D’aucuns pensent que ces trois objectifs sont contradictoires et que si l’on veut privilégier une croissance verte il faudra consentir d’énormes sacrifices à court terme. Mais c’est tout bonnement faux. Un des avantages qu’il y aurait de parvenir à un consensus international serait d’offrir à tous les pays le confort nécessaire pour s’engager dans la voie de la croissance verte – en sachant que tous sont déterminés à faire de même et à encourir les mêmes coûts à court terme afin d’éviter un « nivellement par le bas ». Mais les sceptiques à propos de Durban et de Rio +20 ne saisissent pas non plus les énormes avantages à court terme que la croissance verte peut nous apporter. Nous devrions la considérer moins comme une menace à court terme et plus comme une opportunité à court terme.

À l’heure où le monde est en proie à une crise financière, il faut nous pencher sur le rôle que la croissance verte peut jouer dans la reprise. Les investissements dans l’utilisation rationnelle de l’énergie, dans les énergies renouvelables et dans la capture et le stockage du carbone contribuent tous à la croissance de l’emploi, aux possibilités d’exportation et à la compétitivité économique – secteurs qui, en moyenne, se développent plus vite que l’économie mondiale. Le secteur mondial des biens et services à faible intensité de carbone, qui pesait 3 200 milliards de livres en 2009-2010, devrait connaître une croissance annuelle de 3,8 % au cours des cinq prochaines années.

Le « Green Deal » du Royaume-Uni – qui permet aux foyers et aux entreprises de consommer moins d’énergie sans investissements initiaux – est susceptible, à lui seul, de procurer plus de 50 000 emplois industriels verts dans un délai de cinq ans. Alors que les impératifs de croissance et d’emploi sont dans tous les esprits, d’énormes progrès sont réalisés mais ils sont souvent sous-estimés.

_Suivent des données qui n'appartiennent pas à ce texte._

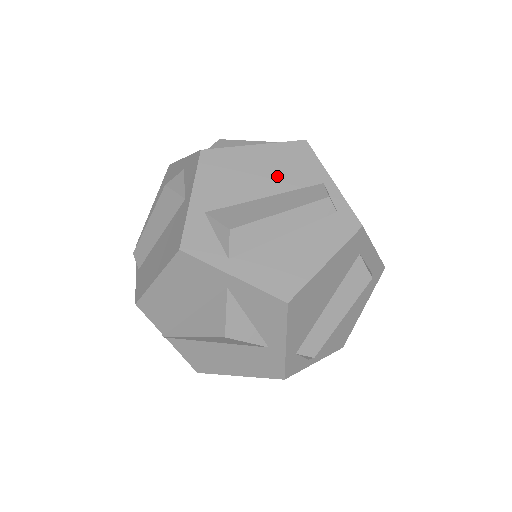
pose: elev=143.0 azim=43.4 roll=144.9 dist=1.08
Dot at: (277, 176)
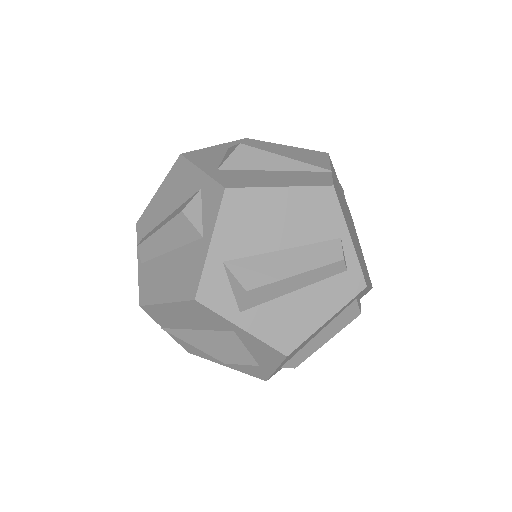
Dot at: (298, 226)
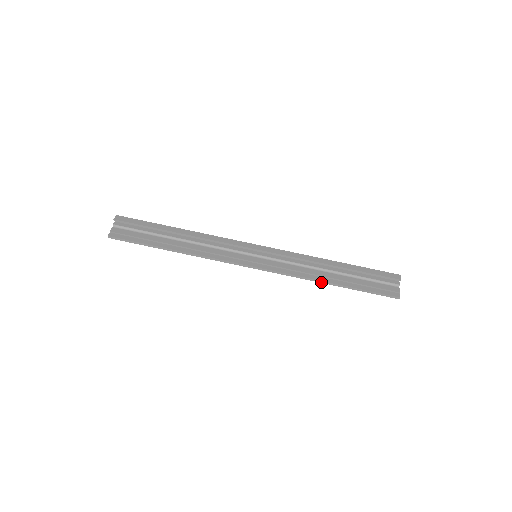
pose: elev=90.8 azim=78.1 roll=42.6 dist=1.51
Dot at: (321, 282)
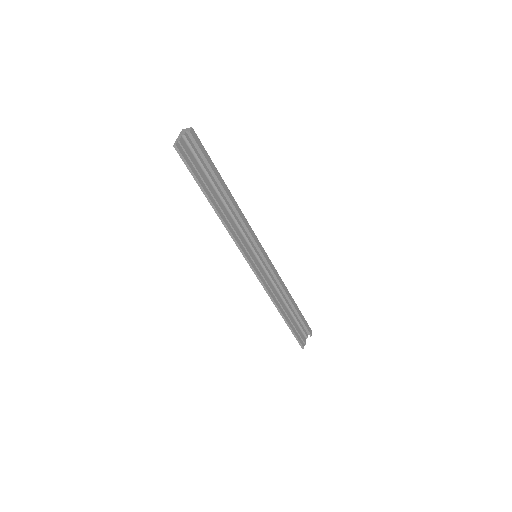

De même, en allant de l’avant – aux niveaux tant international que national – pour reconstituer le capital naturel, nous pouvons favoriser les nouvelles technologies, de nouveaux investissements et une nouvelle croissance, non seulement à long terme mais aussi dans les quelques années à venir. Les investissements pour réduire la perte de forêts, produire plus de nourriture sur moins de terres et trouver de nouvelles utilisations durables du bois peuvent conduire à une croissance économique plus dynamique qu’un déboisement aveugle. Nous pouvons mobiliser de nouvelles formes prometteuses de financement international pour reconstituer les écosystèmes endommagés. Et en réparant ces écosystèmes, nous pourrons réinvestir les ressources ainsi absorbées actuellement dans les efforts pour sauver les populations les plus pauvres au monde de la famine et de la maladie résultant de l’effondrement du capital naturel.